▶ Problems to work on
• a. In the review of The Electric Version below, who is named as the band's drummer?
• b. Pick up the review of The Electric Version where it ends and write the next part.

--- Excerpt provided ---

New Pornographers – The Electric Version
Think of your favorite sad-sack album, the one that should come packaged with a prescription for Paxil and stickered with a warning against operating heavy machinery while under its influence. Now behold that album’s polar opposite, the aural equivalent of a party in a can, The Electric Version.
The New Pornographers exploded out of nowhere — or, more specifically, Vancouver, which may be the same thing — to release Mass Romantic at the tail end of 2000. With this disc, the gang is back with another batch of rosy odes to the pop radio of their youth, from the Kinks to the Cars to Todd Rundgren to T. Rex.
As on the debut disc, Dan Bejar (better known as the mind behind Destroyer’s sharp indie-pop) and Neko Case (better known as, well, Neko Case) make the most of their cameos here; Bejar contributes a couple of cutting pop nuggets, and Case adds arena-ready vocals throughout. Manic drummer Kurt Dahle, bassist/producer John Collins and keyboardist Blaine Thurier reprise their roles, too, but more than ever it’s clear that the Pornographers are Carl Newman’s baby, as his boyish vocals and angular hooks inhabit almost every corner of these songs.

--- Listed records ---

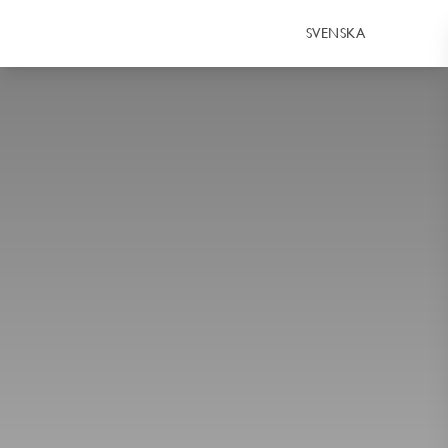
SVENSKA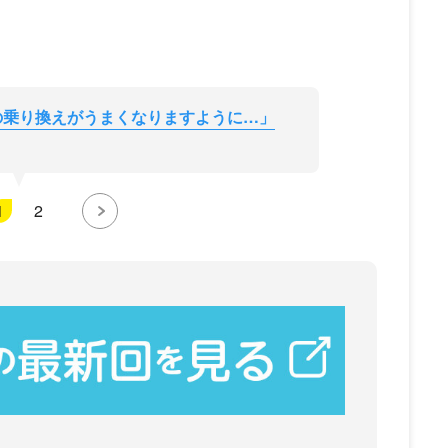
の乗り換えがうまくなりますように…」
1
2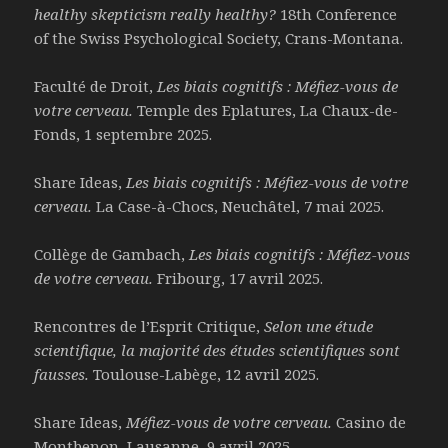
healthy skepticism really healthy?
18th Conference
of the Swiss Psychological Society, Crans-Montana.
Faculté de Droit,
Les biais cognitifs : Méfiez-vous de
votre cerveau.
Temple des Eplatures, La Chaux-de-
Fonds, 1 septembre 2025.
Share Ideas,
Les biais cognitifs : Méfiez-vous de votre
cerveau.
La Case-à-Chocs, Neuchâtel, 7 mai 2025.
Collège de Gambach,
Les biais cognitifs : Méfiez-vous
de votre cerveau.
Fribourg, 17 avril 2025.
Rencontres de l’Esprit Critique,
Selon une étude
scientifique, la majorité des études scientifiques sont
fausses.
Toulouse-Labège, 12 avril 2025.
Share Ideas,
Méfiez-vous de votre cerveau.
Casino de
Montbenon, Lausanne, 9 avril 2025.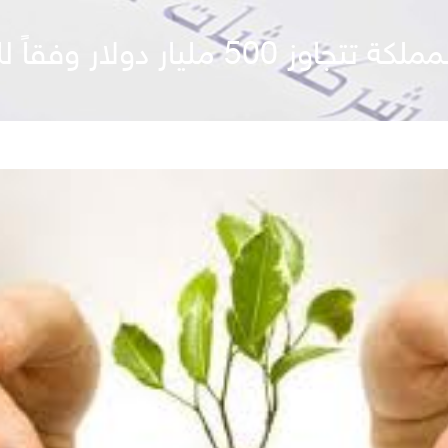
ولار وفقاً للقيمة السوقية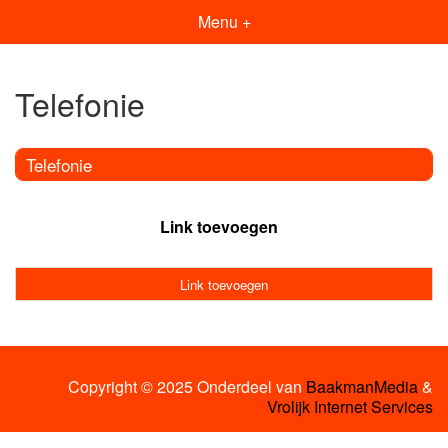
Menu +
Telefonie
Telefonie
Link toevoegen
Link toevoegen
Copyright © 2025 Onderdeel van
BaakmanMedia
&
Vrolijk Internet Services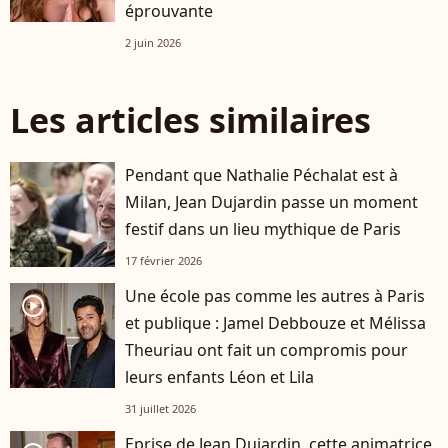
éprouvante
2 juin 2026
Les articles similaires
Pendant que Nathalie Péchalat est à
Milan, Jean Dujardin passe un moment
festif dans un lieu mythique de Paris
17 février 2026
Une école pas comme les autres à Paris
player2
et publique : Jamel Debbouze et Mélissa
Theuriau ont fait un compromis pour
leurs enfants Léon et Lila
31 juillet 2026
Eprise de Jean Dujardin, cette animatrice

---

▶ Activity answers
• a. Kurt Dahle

• b.
It’s tough to pluck just a handful of highlights from this 45-minute sonic sugar-rush. Among them: the giddy guitars and swirling keys of “The End Of Medicine”; Case and Newman’s powerful, tone-perfect vocal interplay on “The Laws Have Changed” and “Miss Teen Wordpower”; the ecstatic melodies and head-bopping rhythms of “Ballad Of A Comeback Kid” and “July Jones”; and, above all, the gotta-hear-it-to-believe-it cascading vocal round that closes “Testament To Youth In Verse”.